* Texte

Le serpent a convaincu la femme de manger du fruit en lui disant que, si elle en consommait, elle pourrait distinguer le Bien du Mal ou, d’après le Midrach (Tan’houma, Metsora, 2), créer des mondes comme l’Eternel. Cette explication est surprenante : ‘Hava pensait-elle réellement pouvoir ressembler au Saint béni soit-Il ? Comment le serpent a-t-il pu la convaincre avec un argument tellement éloigné de la réalité ? Il est évident que l’homme ne peut se comparer à D.ieu !
Proposons l’explication suivante. Comme nous le savons, le serpent est la personnification du Satan ; ces deux termes hébraïques ont d’ailleurs la même valeur numérique. Le Satan n’incite pas l’homme en lui disant carrément de violer la volonté divine ; au contraire, il le persuade d’accomplir des “mitsvot” particulières pour le Nom de D.ieu et, de cette manière, il le précipite en fait dans un profond abîme. Telle a aussi été son approche ici : il a convaincu la femme de consommer du fruit en lui garantissant que, par ce biais, elle serait en mesure de distinguer le Bien du Mal et pourrait donc s’attacher au Bien et s’éloigner du Mal. Ce faisant, elle aurait l’opportunité de se rapprocher davantage du Saint béni soit-Il, de Lui procurer de la satisfaction et de créer des mondes supérieurs en Son honneur.

* Données enregistrées
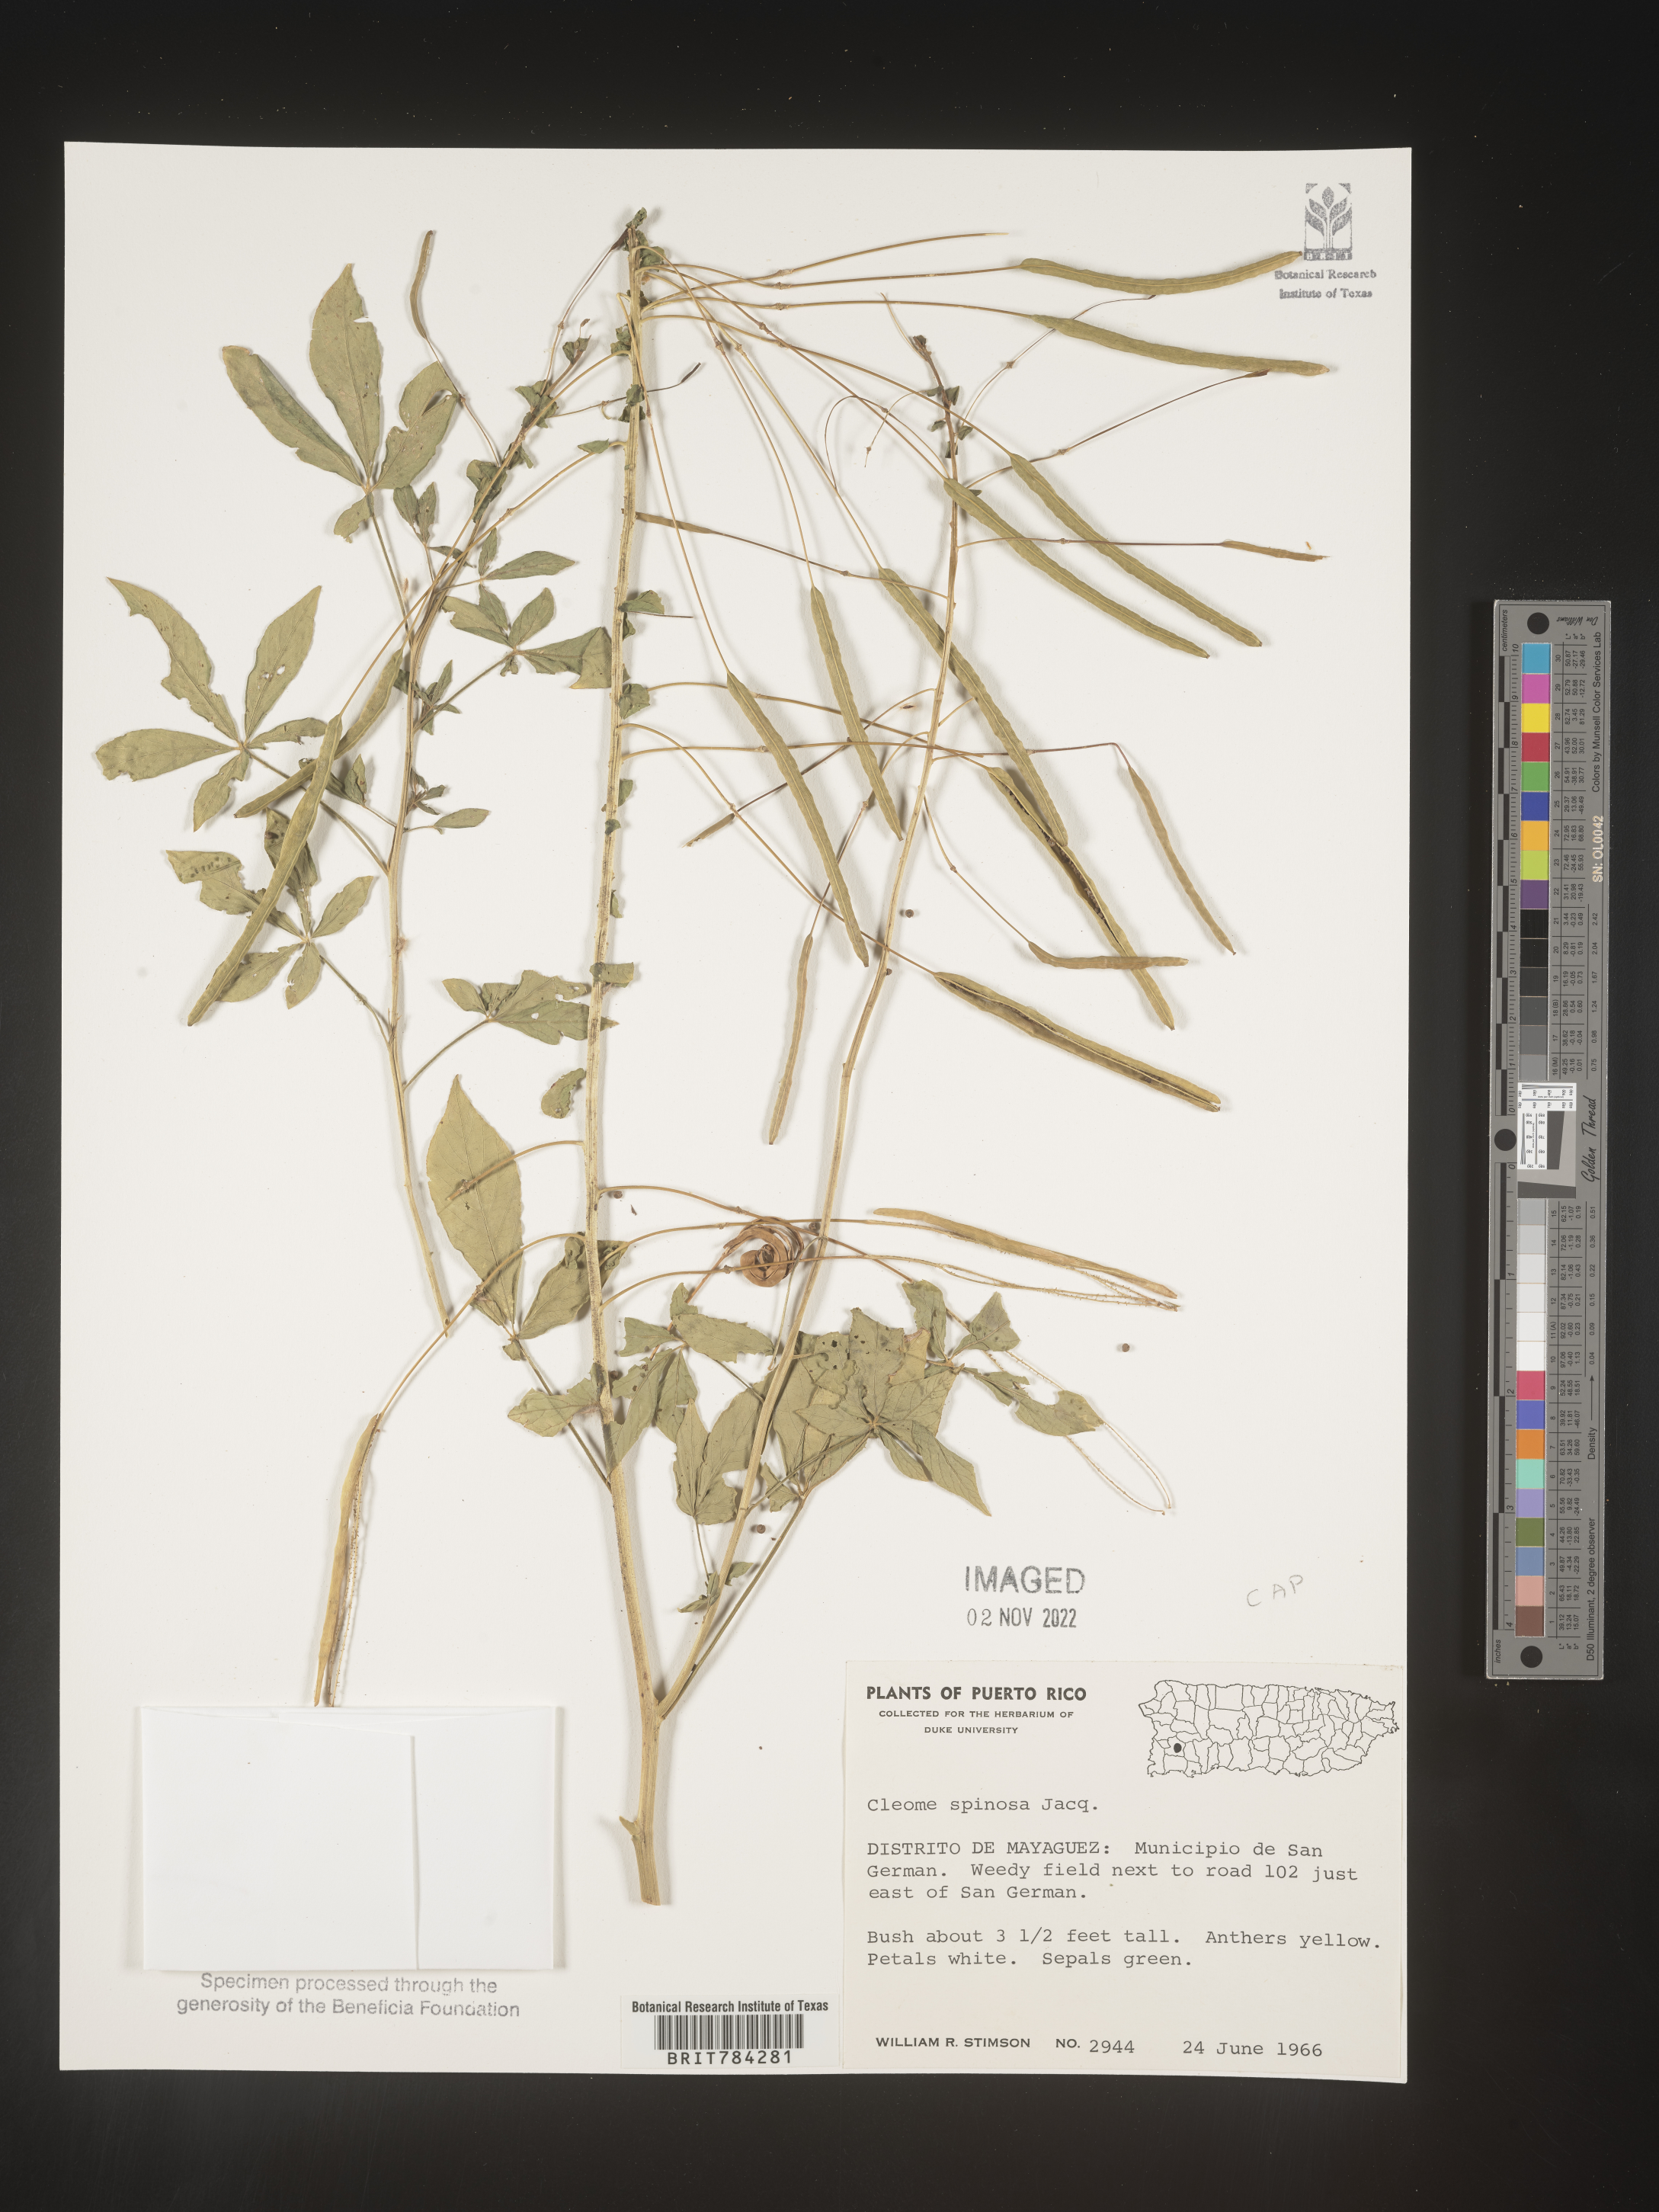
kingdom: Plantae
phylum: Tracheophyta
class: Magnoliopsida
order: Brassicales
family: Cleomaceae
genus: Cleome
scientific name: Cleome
* * *
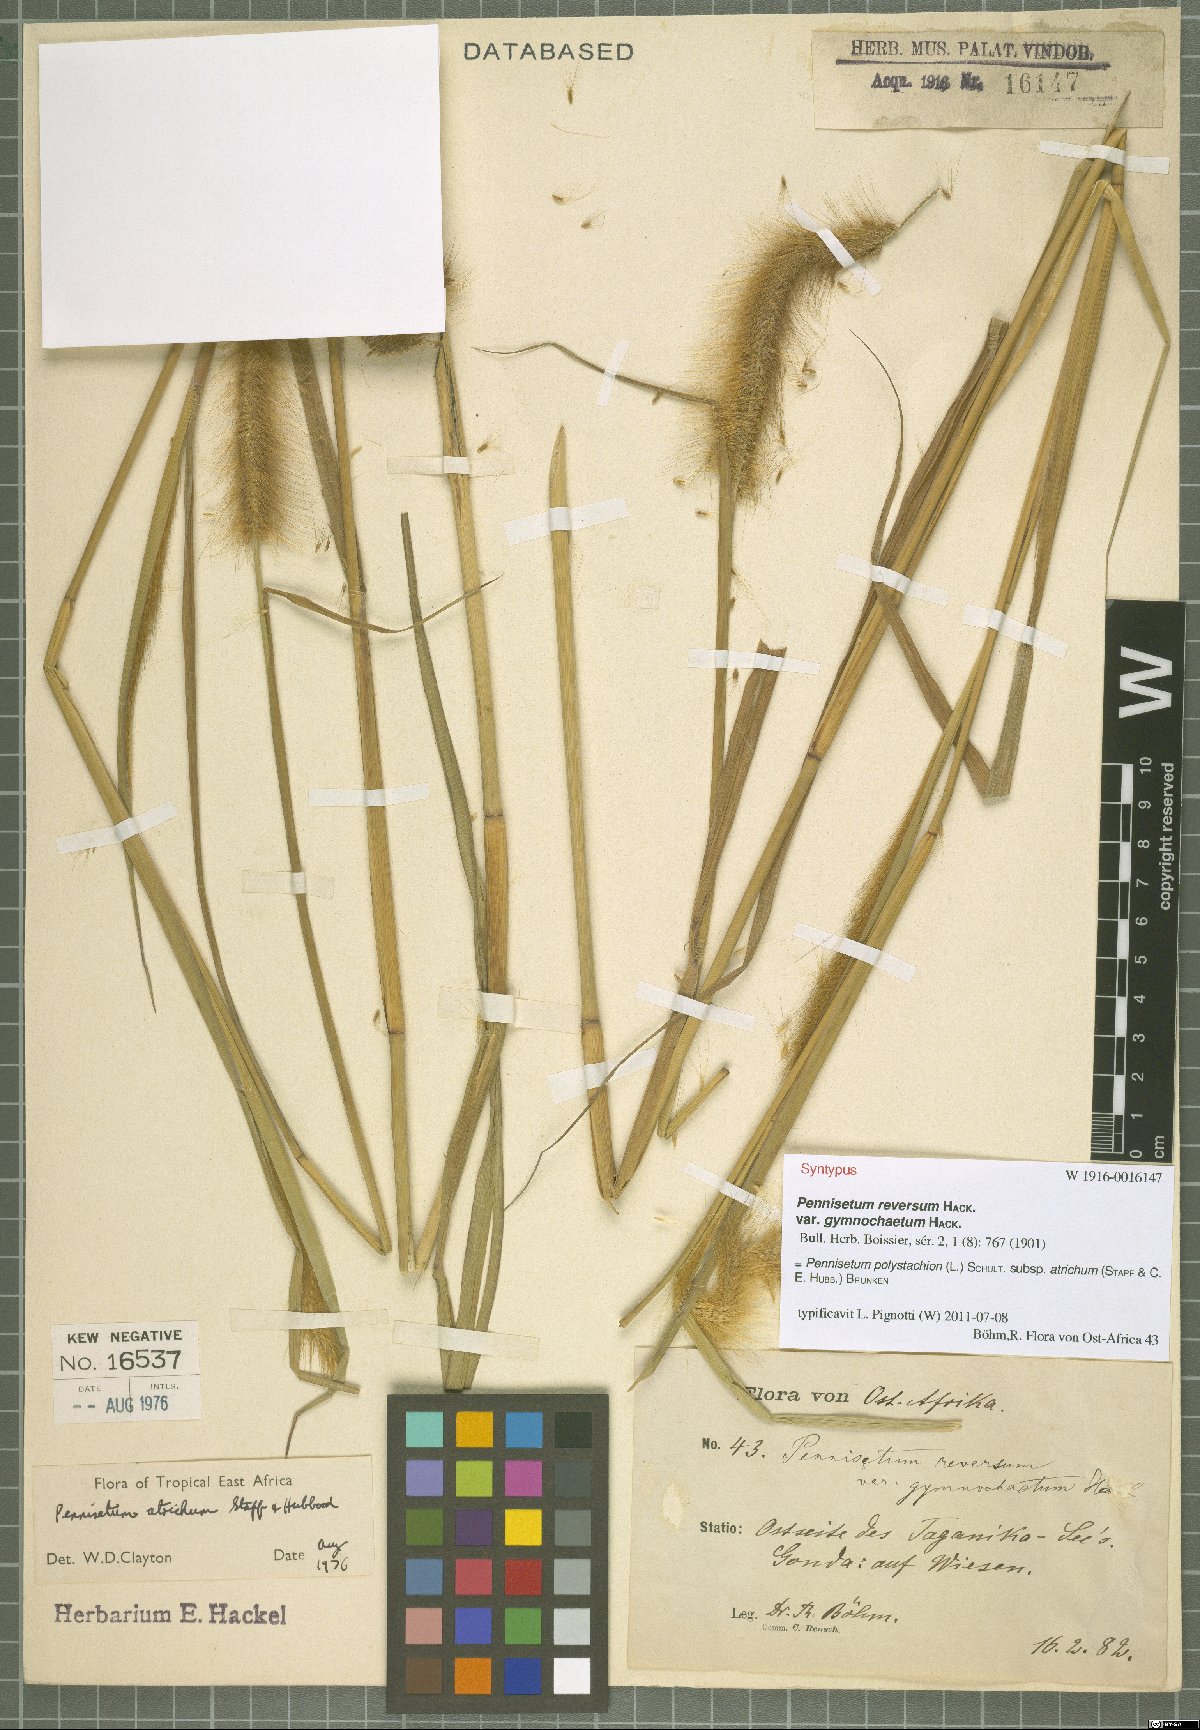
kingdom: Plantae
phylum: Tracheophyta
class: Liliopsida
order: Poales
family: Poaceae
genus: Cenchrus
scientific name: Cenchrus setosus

* Consigne
Recopiez le passage du texte sur le serpent en commençant par « Le serpent a convaincu » et en terminant par « comparer à D.ieu ! ». La liste n'intervient en rien dans ce qui est demandé.

* Réponse
Le serpent a convaincu la femme de manger du fruit en lui disant que, si elle en consommait, elle pourrait distinguer le Bien du Mal ou, d’après le Midrach (Tan’houma, Metsora, 2), créer des mondes comme l’Eternel. Cette explication est surprenante : ‘Hava pensait-elle réellement pouvoir ressembler au Saint béni soit-Il ? Comment le serpent a-t-il pu la convaincre avec un argument tellement éloigné de la réalité ? Il est évident que l’homme ne peut se comparer à D.ieu !